Stratigraphy.net internals: July 2008

Tuesday, July 29, 2008

Cruzified by Cuil

I just visited cuil (self description: the 'world biggest search engine') and was searching for TaxonConcept to see if the site is already indexed.
Besides some TDWD WIKI entries on the TaxonConcept Scheme, cuil showed links to some paleonet newsgroup posts where I mentioned TaxonConcept. No link to TaxonConcept or Snet which is a bit disappointing but not surprising for a search engine start up.

The real surprise however was the thumbnail which cuil displayed (for whatever reason) beneath the link: A cruzifixion scene! Hmm.. does this mean something ?

Friday, July 18, 2008

Analysis of Author Networks in Wikipedia

The Social Sciences Department of the J.W. Goethe Univsersity Frankfurt sent out a press release on idw about a nice piece of work by Christian Stegbauer, a professor of social science at this department.

In his work, Stegbauer analysed the network of Wikipedia authors and their contributions to Wikipedia topic discussions on philosophy. The network analysis - or graph analysis - showed the social network of Wikipedia authors, how they interact and how they are connected through common topics.

In their graph analysis Stegbauer et al. used an approach very similar to TaxonRank. Of course, the same questions that Stegbauer asked about Wikipedia author networks could also be applied to taxonomists.

Thursday, July 17, 2008

Geology-related Reality TV

In his Arizona geologist blog Lee Allison featured a reality TV show on drilling for oil. "Black Gold - 2 Miles Deep or 6 Feet Under". Sounds dramatic, doesn't it? Is there any geology footage on YouTube? I haven't checked for that yet.

Wednesday, July 16, 2008

Fearless geologists

Stefan just sent me a scanned page of the Johannesburg Star, containing a very funny story about a (fictitious) 'Survivor' like tv show: Some geologists were sent to a very active volcano and the winner would be the 'hard-core' remaining geologist. I found some pdf scans of this article also on Chris Rowan's blog article Surviver: Geologists where you can read the whole story.

Regarding fearless geologists I also found MJC Rocks article A Carnival of Death-Defying Geologists ....

And there is this an article on Uncylcopedia on Geologists which is also very funny and worth of reading it ;)

Well, and I simply could not resist to post this picture showing 5 young fearless geologists jumping from a very high dune in central Iran - also sent to me by Stefan, who saved my day;)

Tuesday, July 8, 2008

Geoparser

Today I was scanning the web for tools which are able to scan documents and identify locations or coordinates (which we'll need to reach of our ultimate goal of a 4D (space and time) index and search engine ;) ) and found Rod Page's interesting article: iPhylo: From PDFs to Google Earth.
He offers a online service probably based on some regular expessions?, which is able to extract coordinates from pdf files and returns KML or JSON files. A simple and pragmatic approach. Cool!

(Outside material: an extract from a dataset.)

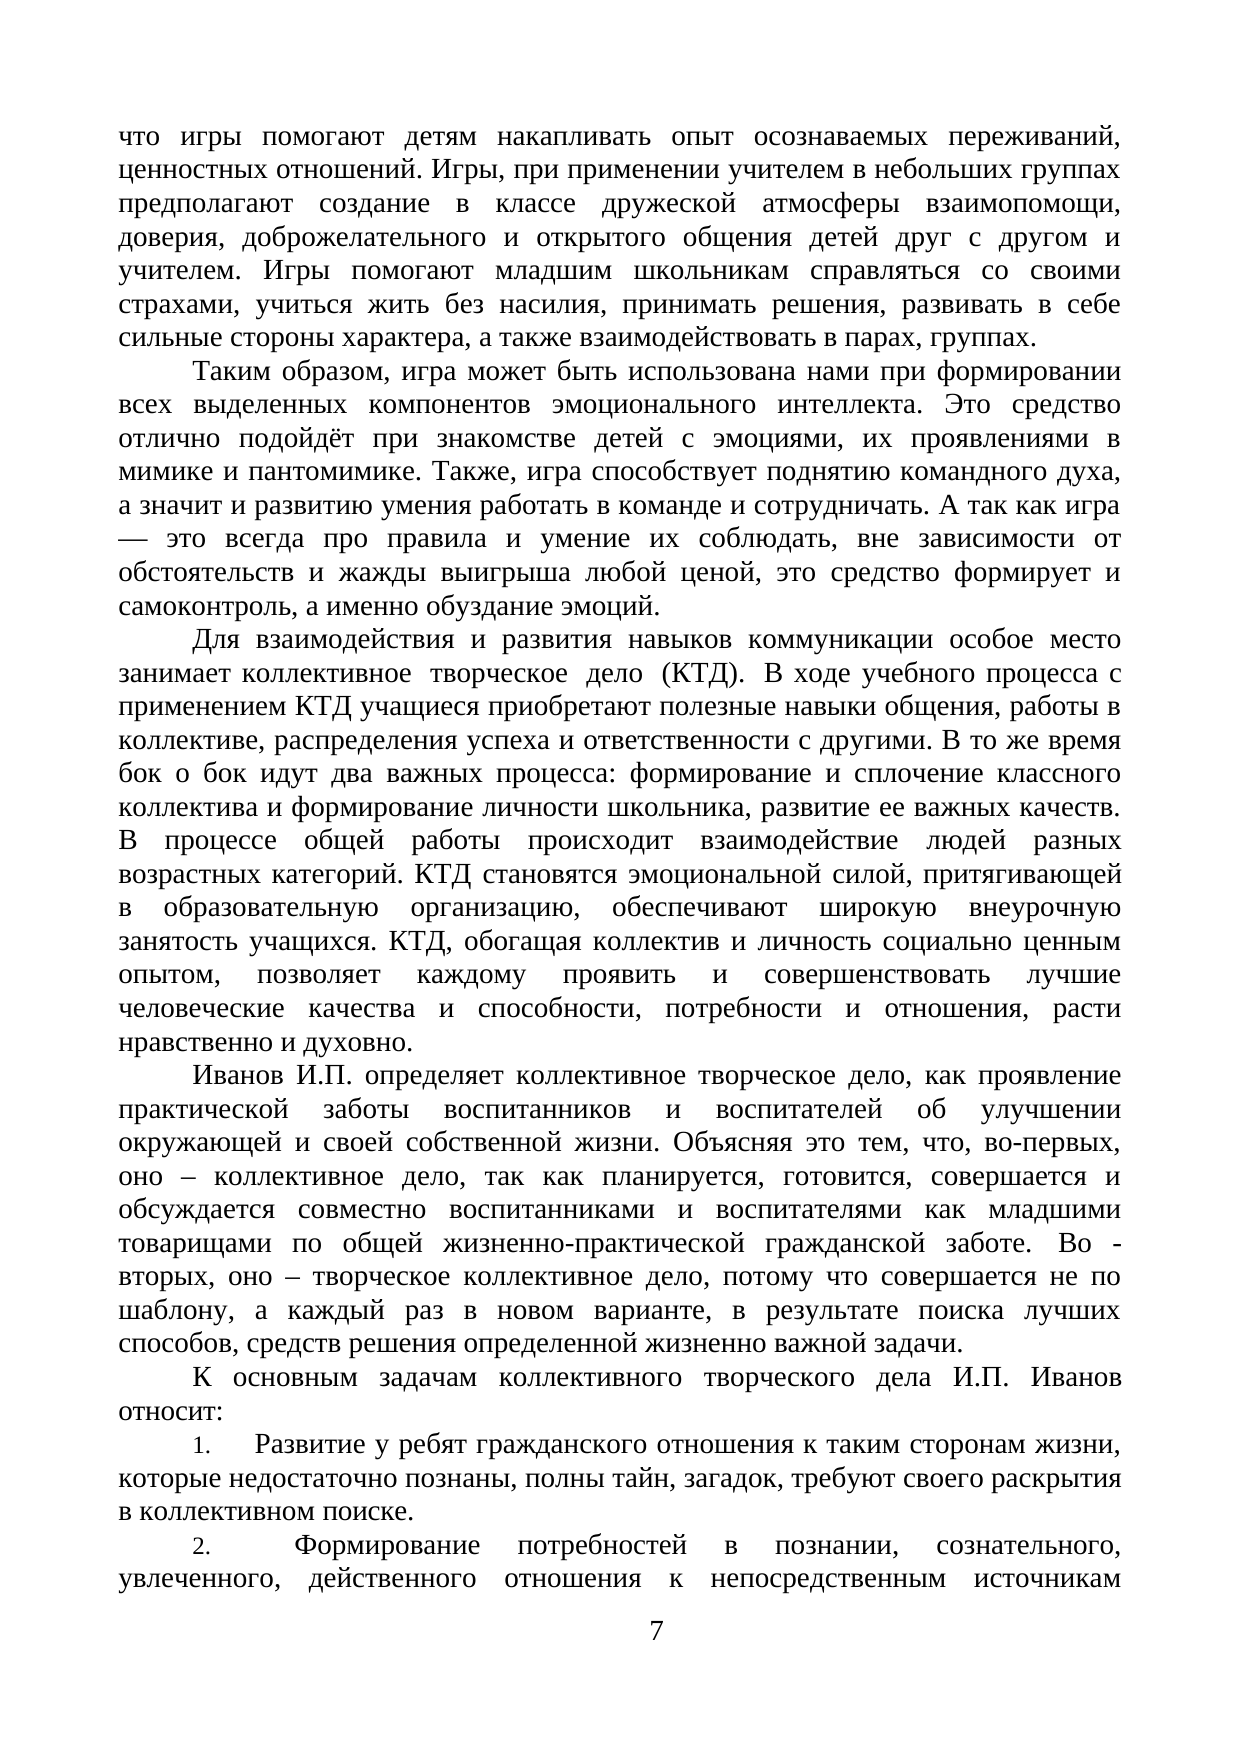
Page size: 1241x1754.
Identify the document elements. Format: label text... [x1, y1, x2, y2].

I also found some geoparser tools which are able to identify location names in texts. The most interesting is Metacartas geoparser API which seems to give good results. Metacartas internet pages offer some impressive examples on how this API can be used.
Another geoparser is DIGMAP's text mining service which returns some OGC compliant XML file containing all found (not only geographic) features.
And there is MEDINA's geoxwalk which seems to be restricted to the british islands. However, I could not test this tool: the mentioned site only offers a screenshot and some pdf documnents on this tool.

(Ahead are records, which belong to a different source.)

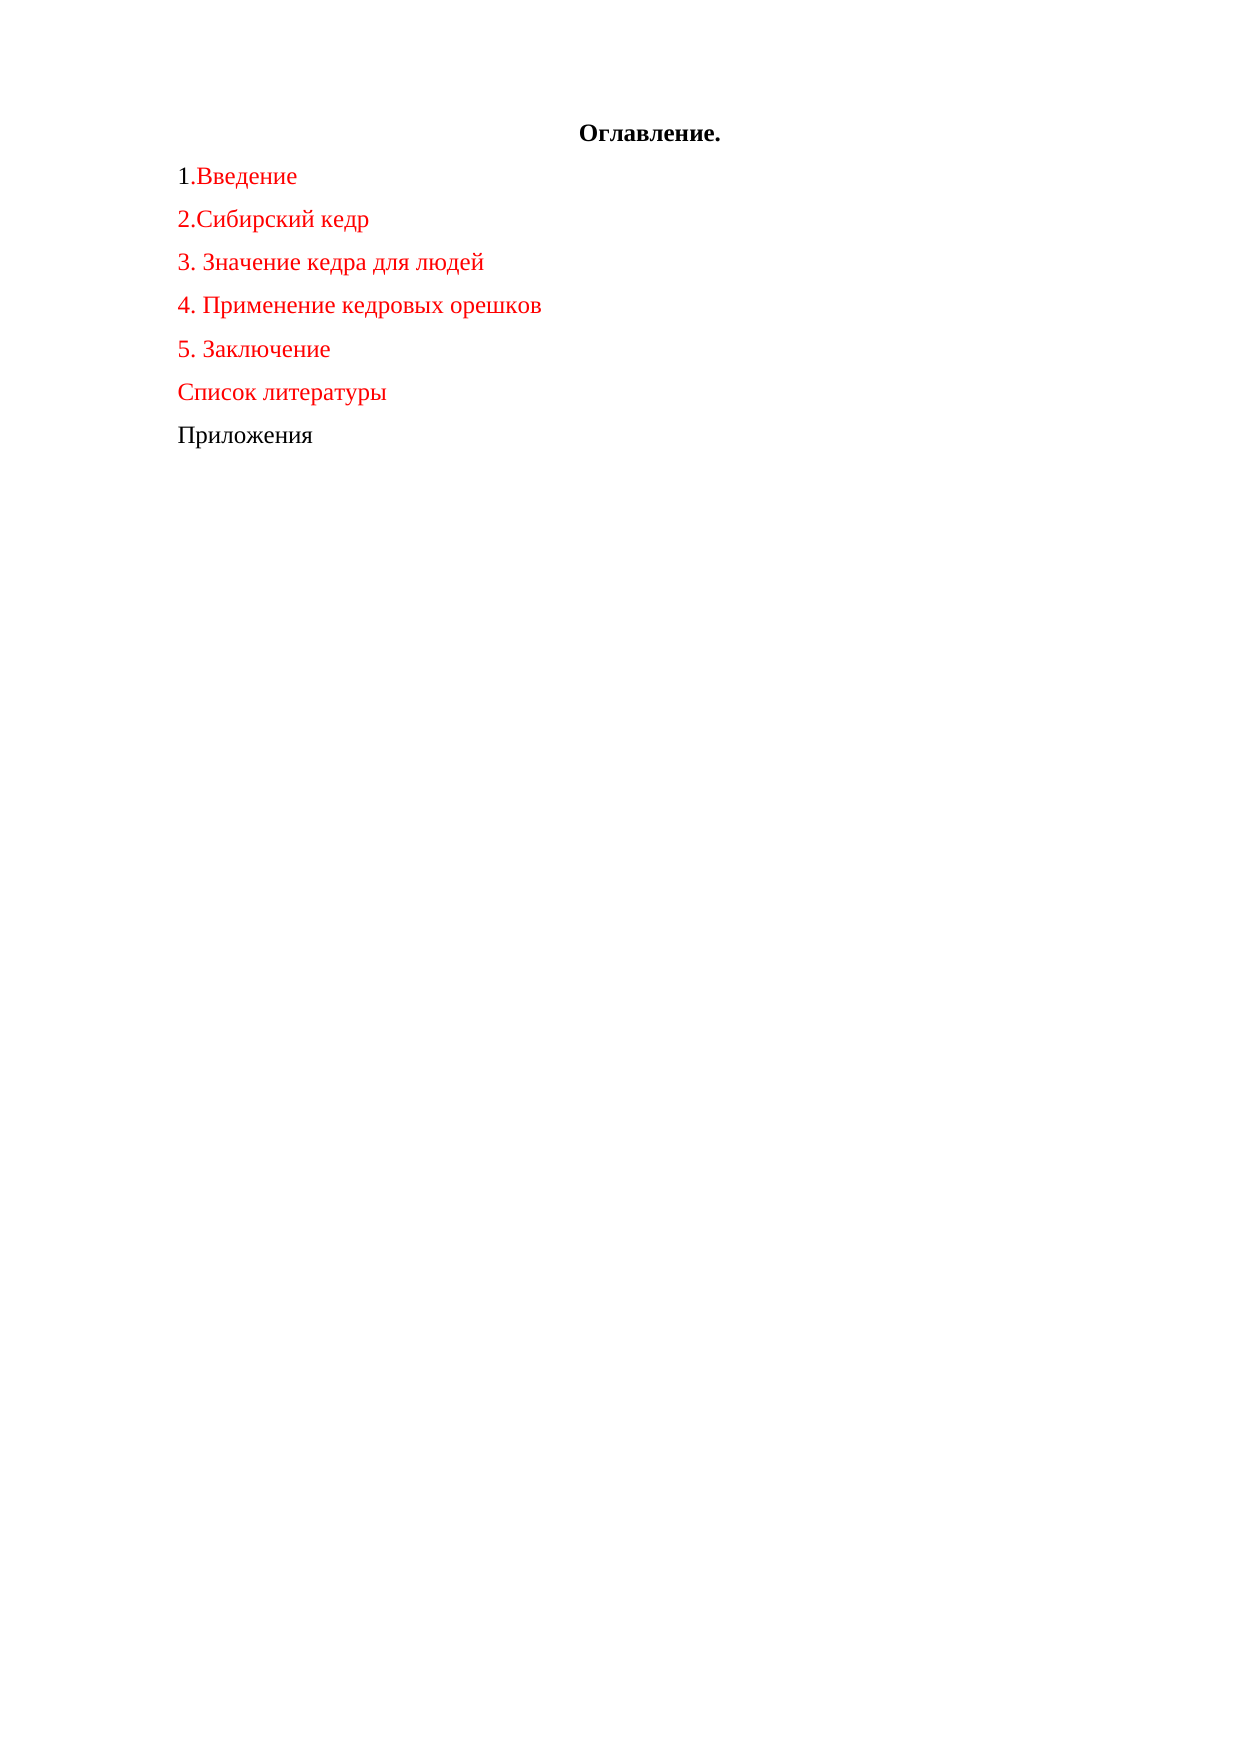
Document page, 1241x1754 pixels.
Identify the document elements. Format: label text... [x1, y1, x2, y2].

text Приложения [177, 420, 1122, 449]
text 4. Применение кедровых орешков [177, 291, 1122, 319]
text Оглавление. [177, 118, 1122, 147]
text 3. Значение кедра для людей [177, 247, 1122, 276]
text 1.Введение [177, 161, 1122, 190]
text Список литературы [177, 377, 1122, 406]
text 5. Заключение [177, 334, 1122, 362]
text 2.Сибирский кедр [177, 204, 1122, 233]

Metacarta's geoparser seems to be the most advanced solution, however it's a service offered by a commercial company and unfortunately their 'terms of use' page returns a 404 error. Most probably they will not offer this service for free.

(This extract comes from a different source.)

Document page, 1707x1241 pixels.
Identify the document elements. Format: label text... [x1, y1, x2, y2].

I wonder if it would be possible to create something similar to agenames which identifies location names and returns coordinate pairs. Maybe based on the geonames gazetteer?

Friday, July 4, 2008

The new Stratigraphy.net pages

Today, I released the new Stratigraphy.net pages which are a real improvement in comparison to the old Snet homepage. The site structure is simpler and much easier to navigate. It now contains a data portal which allows searches on Snet data from our subprojects TaxonConcept and Agenames. I already wrote some comments on the technical details of the new data portal which is based on the OAI-PMH (Open Archives) protocol.

Interestingly, the Snet data page allows even more flexible queries than the original search pages of TaxonConcept or Agenames. For example authors of taxa or localities of stratigraphic units can be used in queries while TaxonConcept and Agenames only allow queries on the taxon name or name of a stratigraphic unit respectively.